The Xu and Nan article focuses on modeling advancements accomplished in magnetoelectrics at length scales ranging from atomistic to continuum bulk levels.50 These models include descriptions of phase-field methods at the mesoscale, molecular dynamics at the atomic scale, and first-principles calculations at the electronic scale. These modeling efforts are critical because the control of magnetic states with an applied voltage represents a coupled nonlinear multiscale multiphysics problem. Therefore, using a “make it and test it” approach to resolve problems or develop new devices requires extensive time, so these new complex modeling approaches are necessary to quickly understand and guide the research and development efforts.

In their article, Domann et al. review the progress on voltage-induced strain to produce magnetic changes in magnetic thin films and nanoscale single magnetic domain elements.51 The researchers highlight several characteristics enabling small, fast, energy-efficient technologies (i.e., contrasted with the Oersted approach) for a wide range of applications, including data storage, transmission, and processing of information. Here, experimental demonstrations are presented to guide the reader toward future applications as well as demonstrate that the field is building upon firm scientific evidence.

Finally, Foerster et al. discuss our understanding of the dynamic response of mechanical waves interacting with magnetic spin waves.52 This more fundamental research description provides a pathway to explore new dynamic coupling phenomenon while articulating the complexities associated with making nanometer- to micrometer-sized scale measurements. This research has important ramifications in the intersection between mechanical waves (velocity ~ km/s), magnetic spin waves (velocity ~km/s), and electromagnetic waves (velocity ~105 km/s).

Conclusion

The articles in this issue are intended to motivate the reader to pursue research in this expanding magnetoelectric area (i.e., control of magnetism at the small scale).

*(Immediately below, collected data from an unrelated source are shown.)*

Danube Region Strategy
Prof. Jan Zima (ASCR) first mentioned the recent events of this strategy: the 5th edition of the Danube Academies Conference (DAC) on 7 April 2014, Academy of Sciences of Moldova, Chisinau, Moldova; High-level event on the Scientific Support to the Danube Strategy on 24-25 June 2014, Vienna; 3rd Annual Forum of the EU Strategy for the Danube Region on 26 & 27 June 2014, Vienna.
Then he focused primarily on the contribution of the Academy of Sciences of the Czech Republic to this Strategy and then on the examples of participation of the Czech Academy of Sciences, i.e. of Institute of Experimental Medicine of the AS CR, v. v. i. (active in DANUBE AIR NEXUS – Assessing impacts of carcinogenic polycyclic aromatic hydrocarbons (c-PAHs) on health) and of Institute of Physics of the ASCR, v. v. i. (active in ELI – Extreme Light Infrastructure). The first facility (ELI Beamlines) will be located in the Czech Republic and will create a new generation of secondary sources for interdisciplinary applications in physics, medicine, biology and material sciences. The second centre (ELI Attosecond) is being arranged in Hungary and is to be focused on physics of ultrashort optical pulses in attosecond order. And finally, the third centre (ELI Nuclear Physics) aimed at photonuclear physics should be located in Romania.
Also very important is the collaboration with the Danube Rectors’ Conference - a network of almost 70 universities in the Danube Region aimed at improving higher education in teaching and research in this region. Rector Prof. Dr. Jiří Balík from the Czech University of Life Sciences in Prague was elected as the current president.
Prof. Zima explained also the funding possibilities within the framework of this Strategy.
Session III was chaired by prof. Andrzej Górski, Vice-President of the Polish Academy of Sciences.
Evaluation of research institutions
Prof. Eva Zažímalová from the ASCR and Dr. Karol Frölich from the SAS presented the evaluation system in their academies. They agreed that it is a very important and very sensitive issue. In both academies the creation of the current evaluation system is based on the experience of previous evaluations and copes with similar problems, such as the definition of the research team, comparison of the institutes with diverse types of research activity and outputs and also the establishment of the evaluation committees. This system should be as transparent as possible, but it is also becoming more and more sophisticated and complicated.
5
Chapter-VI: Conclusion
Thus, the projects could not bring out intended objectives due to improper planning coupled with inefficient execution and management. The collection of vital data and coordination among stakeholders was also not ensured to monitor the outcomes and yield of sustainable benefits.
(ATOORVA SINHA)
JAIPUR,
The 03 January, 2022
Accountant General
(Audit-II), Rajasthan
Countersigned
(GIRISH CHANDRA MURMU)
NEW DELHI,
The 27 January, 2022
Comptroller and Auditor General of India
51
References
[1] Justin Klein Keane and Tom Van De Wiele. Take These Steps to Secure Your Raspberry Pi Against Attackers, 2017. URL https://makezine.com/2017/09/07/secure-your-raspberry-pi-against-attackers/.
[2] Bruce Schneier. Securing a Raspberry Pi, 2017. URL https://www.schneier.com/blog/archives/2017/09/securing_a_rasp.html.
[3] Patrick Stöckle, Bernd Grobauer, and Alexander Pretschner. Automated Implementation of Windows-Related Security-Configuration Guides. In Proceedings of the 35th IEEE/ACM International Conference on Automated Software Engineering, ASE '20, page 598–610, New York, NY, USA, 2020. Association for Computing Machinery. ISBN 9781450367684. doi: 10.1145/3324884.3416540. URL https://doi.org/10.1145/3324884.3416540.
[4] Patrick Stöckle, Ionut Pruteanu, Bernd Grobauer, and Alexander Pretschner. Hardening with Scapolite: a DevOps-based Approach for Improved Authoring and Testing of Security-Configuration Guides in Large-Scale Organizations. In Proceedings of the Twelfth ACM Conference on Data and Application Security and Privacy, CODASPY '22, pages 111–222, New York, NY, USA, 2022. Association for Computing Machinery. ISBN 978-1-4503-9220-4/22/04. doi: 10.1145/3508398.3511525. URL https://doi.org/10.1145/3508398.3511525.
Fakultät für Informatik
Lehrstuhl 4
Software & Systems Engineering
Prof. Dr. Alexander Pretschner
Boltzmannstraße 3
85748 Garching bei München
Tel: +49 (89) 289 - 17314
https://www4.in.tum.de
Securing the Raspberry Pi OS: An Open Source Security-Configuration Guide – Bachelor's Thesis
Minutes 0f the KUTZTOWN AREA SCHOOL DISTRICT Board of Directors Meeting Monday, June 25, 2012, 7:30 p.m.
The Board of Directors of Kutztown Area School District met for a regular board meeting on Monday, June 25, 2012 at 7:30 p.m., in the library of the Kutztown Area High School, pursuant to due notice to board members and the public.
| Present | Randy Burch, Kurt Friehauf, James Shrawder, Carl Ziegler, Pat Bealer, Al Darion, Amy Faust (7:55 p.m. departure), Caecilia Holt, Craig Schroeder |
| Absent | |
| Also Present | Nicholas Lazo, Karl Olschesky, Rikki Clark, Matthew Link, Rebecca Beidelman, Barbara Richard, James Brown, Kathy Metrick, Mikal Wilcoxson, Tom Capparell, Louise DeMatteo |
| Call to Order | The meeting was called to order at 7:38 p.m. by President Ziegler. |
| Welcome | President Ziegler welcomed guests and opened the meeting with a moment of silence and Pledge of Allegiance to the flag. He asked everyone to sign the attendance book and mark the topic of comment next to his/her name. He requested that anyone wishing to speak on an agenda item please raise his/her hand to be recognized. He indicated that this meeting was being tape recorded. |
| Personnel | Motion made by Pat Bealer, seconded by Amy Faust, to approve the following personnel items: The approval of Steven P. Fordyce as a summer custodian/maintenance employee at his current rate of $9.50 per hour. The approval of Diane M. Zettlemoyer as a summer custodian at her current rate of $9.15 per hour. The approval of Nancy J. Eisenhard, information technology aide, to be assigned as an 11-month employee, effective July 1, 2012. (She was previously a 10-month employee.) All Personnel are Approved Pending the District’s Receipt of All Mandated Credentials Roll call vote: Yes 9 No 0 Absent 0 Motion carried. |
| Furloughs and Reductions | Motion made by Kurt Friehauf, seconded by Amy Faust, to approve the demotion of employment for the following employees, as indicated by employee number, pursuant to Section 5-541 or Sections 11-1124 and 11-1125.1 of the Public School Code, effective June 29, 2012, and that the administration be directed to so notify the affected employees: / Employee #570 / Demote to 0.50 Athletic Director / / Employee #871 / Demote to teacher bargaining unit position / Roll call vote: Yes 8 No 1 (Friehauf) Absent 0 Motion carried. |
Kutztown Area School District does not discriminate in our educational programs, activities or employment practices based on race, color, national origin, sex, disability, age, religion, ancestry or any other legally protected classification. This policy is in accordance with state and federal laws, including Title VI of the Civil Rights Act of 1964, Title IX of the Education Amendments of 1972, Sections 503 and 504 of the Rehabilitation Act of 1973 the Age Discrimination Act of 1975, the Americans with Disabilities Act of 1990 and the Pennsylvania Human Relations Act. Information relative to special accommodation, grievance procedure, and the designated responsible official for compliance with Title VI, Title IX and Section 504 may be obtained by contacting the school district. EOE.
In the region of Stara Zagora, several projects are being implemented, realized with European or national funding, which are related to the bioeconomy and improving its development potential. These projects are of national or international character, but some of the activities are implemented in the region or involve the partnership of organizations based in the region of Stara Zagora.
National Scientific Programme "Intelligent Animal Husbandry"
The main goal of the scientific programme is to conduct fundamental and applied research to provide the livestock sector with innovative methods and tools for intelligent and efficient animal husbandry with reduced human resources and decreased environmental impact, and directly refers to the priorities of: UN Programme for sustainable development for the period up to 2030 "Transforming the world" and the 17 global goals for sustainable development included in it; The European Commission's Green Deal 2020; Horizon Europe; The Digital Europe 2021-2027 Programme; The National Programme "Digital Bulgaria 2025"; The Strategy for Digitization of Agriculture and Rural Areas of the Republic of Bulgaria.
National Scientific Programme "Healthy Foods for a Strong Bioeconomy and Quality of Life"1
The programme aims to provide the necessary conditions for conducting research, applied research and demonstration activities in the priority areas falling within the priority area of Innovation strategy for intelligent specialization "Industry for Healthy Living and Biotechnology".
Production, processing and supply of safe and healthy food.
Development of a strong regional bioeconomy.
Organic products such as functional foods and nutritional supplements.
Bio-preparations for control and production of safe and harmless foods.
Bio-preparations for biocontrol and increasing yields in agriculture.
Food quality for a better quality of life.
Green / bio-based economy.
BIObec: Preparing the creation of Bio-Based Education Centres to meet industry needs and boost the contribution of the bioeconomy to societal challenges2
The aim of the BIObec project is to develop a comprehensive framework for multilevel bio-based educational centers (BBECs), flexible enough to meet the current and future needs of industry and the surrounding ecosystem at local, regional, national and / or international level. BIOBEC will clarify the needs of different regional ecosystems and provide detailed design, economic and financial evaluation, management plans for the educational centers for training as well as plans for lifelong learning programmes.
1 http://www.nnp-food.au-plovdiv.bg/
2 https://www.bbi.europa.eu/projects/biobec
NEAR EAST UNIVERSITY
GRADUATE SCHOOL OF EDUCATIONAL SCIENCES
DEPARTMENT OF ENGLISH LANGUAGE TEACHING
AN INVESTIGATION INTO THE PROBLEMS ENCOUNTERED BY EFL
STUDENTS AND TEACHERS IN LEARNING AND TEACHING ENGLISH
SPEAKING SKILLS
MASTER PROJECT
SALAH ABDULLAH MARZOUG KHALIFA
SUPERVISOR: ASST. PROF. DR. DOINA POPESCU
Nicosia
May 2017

Here, it is important to note that the articles are representative of the excellent ongoing work rather than covering the entire magnetoelectric area (e.g., single-phase magnetoelectrics, charge-mediated magnetoelectrics, materials development). The field remains in a growth phase and has yet to reach critical mass where there is a clear focus on efficiently controlling magnetism at the small scale. The authors of this issue are hopeful that the scientific community uses this general information as a problem statement to help continue or initiate research efforts. In general, substantial opportunities exist in the nanometer to micrometer scale for discovering new materials, developing innovative modeling approaches, and generating new devices. The application space is considered speculative, because as of today, the community lacks an efficient approach to control magnetism at the small scale. However, the magnetoelectric area offers an extraordinarily rich area for fundamental research with the extended promise of turning science fiction into reality in the relatively near future.